La répression britannique du "Bloody Sunday" (14 morts) n'était "ni justifiée ni justifiable"
C'est ce qu'a déclaré mardi le Premier ministre britannique, à qui a été rendu un nouveau rapport sur ce Dimanche sanglant, après 12 ans d'enquête.
David Cameron s'est dit "profondément désolé" du rôle joué par l'armée britannique le 30 janvier 1972 lors de la sanglante répression d'une manifestation à Londonderry, en Irlande du Nord.
La responsabilité du drame incombe aux soldats qui "ont perdu le contrôle d'eux-mêmes", a expliqué M. Cameron. "Au nom du pays, je suis profondément, profondément désolé", a déclaré le chef du gouvernement.
Des hourras d'enthousiasme au discours de Cameron
Son discours, retransmis en direct à Londonderry, a soulevé des hourras d'enthousiasme parmi le millier de personnes regroupées devant l'écran géant diffusant l'intervention du chef du gouvernement. "Ce qui s'est passé n'aurait jamais dû se passer", a ajouté M. Cameron dans un discours au ton dur.
"Je n'ai jamais eu pour intention de remettre en question le comportement de nos soldats", mais les conclusions du rapport Saville, du nom du président de la commission d'enquête Mark Saville, sont "absolument claires", a reconnu le Premier ministre conservateur. "Il n'y a aucun doute, aucune équivoque, aucune ambiguïté", a-t-il asséné.
Le rapport, diffusé après le discours de M. Cameron, a conclu qu'aucun des treize catholiques tués le jour-même, et un quatorzième mort plusieurs mois plus tard, "ne représentait une menace de mort ou risquait de provoquer des blessures graves". Le "Dimanche sanglant" du 30 janvier 1972, treize manifestants pour la défense des droits civiques, tous catholiques, dont six âgés de 17 ans, étaient tombés sous les balles de parachutistes britanniques.
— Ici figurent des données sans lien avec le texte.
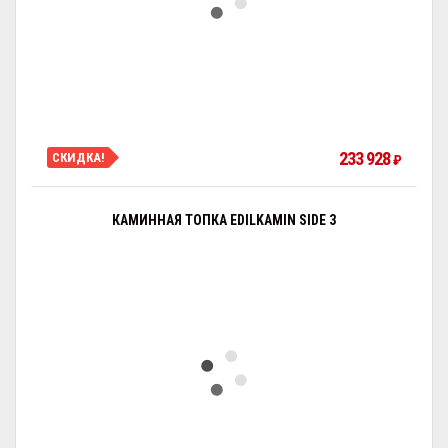
233 928
СКИДКА!
₽
КАМИННАЯ ТОПКА EDILKAMIN SIDE 3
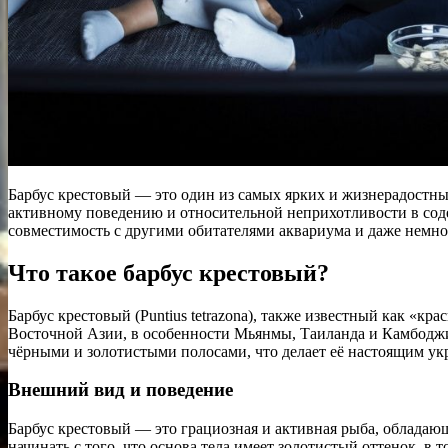
Барбус крестовый — это один из самых ярких и жизнерадостны
активному поведению и относительной неприхотливости в соде
совместимость с другими обитателями аквариума и даже немно
Что такое барбус крестовый?
Барбус крестовый (Puntius tetrazona), также известный как «
Восточной Азии, в особенности Мьянмы, Таиланда и Камбоджи.
чёрными и золотистыми полосами, что делает её настоящим у
Внешний вид и поведение
Барбус крестовый — это грациозная и активная рыба, обладающ
начинать с того, что основа тела имеет золотистый оттенок, в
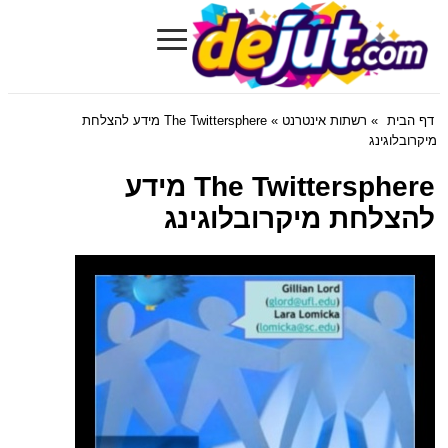
≡
Dejut.com
דף הבית
»
רשתות אינטרנט
» The Twittersphere מידע להצלחת
מיקרובלוגינג
The Twittersphere מידע
להצלחת מיקרובלוגינג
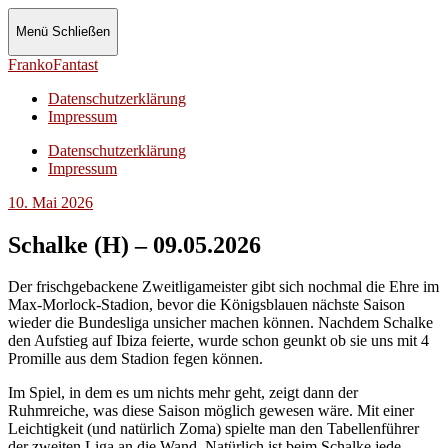
Menü
Schließen
FrankoFantast
Datenschutzerklärung
Impressum
Datenschutzerklärung
Impressum
10. Mai 2026
Schalke (H) – 09.05.2026
Der frischgebackene Zweitligameister gibt sich nochmal die Ehre im
Max-Morlock-Stadion, bevor die Königsblauen nächste Saison
wieder die Bundesliga unsicher machen können. Nachdem Schalke
den Aufstieg auf Ibiza feierte, wurde schon geunkt ob sie uns mit 4
Promille aus dem Stadion fegen können.
Im Spiel, in dem es um nichts mehr geht, zeigt dann der
Ruhmreiche, was diese Saison möglich gewesen wäre. Mit einer
Leichtigkeit (und natürlich Zoma) spielte man den Tabellenführer
der zweiten Liga an die Wand. Natürlich ist beim Schalke jede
Un quatorzième homme est décédé quelques semaines plus tard. Ce drame avait envoyé des centaines de volontaires vers les rangs de l'Armée républicaine irlandaise.
Une précédente enquête, effectuée très rapidement après les événements, avait exonéré l'armée et assuré que les soldats avaient rétorqué à des manifestants séparatistes proches de l'IRA (Armée républicaine irlandaise) qui faisaient feu sur eux. "Le Bloody Sunday a renforcé l'IRA Provisoire, accru le ressentiment nationaliste et l'hostilité envers l'armée et exacerbé le conflit violent les années qui ont suivi", poursuit le rapport de 5.000 pages.
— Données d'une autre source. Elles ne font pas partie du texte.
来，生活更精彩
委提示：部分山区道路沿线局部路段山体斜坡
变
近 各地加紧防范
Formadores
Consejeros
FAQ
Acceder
"Les morts et les blessés du Bloody Sunday étaient innocents"
A Londonderry, les familles des victimes se sont succédé sur un podium installé devant la mairie où le rapport a été remis simultanément, pour se féliciter des conclusions de l'enquête publique la plus longue et la plus coûteuse de l'histoire britannique, commandée en 1998 par Tony Blair.
"On peut dorénavant proclamer au monde que les morts et les blessés du Bloody Sunday... étaient innocents, abattus par balles par des soldats à qui on a fait croire qu'ils pouvaient tuer impunément", a déclaré sous les applaudissements Tony Doherty, dont le père Paddy comptait parmi les morts.
Lord Saville a souligné qu'"aucun coup de semonce n'a été tiré" et que "la discipline" manquait "sérieusement" parmi les soldats. Une personne a été visée tandis qu'elle "rampait afin de s'éloigner des soldats" et une autre "tandis qu'elle gisait par terre mortellement blessée". Le texte accuse également des soldats d'avoir "en toute connaissance de cause fait des fausses déclarations afin de tenter de justifier leurs coups de feu".
Le rapport estime que la "responsabilité immédiate" des actes incombe aux soldats mais se garde de recommander toute poursuite judiciaire. M. Cameron a estimé que la qualification de "meurtre ou homicide involontaire" n'était pas du ressort de la commission Saville ni même des hommes politiques, sans en dire plus.
Un symbole de l'arbitraire britannique pour les catholiques irlandais
"Bloody Sunday", considéré par les nationalistes catholiques comme un symbole de l'arbitraire britannique, avait contribué à l'embrasement et légitimé leur lutte armée. Au cours de la seule année 1972, les violences avaient fait 472 morts, dont une centaine de soldats.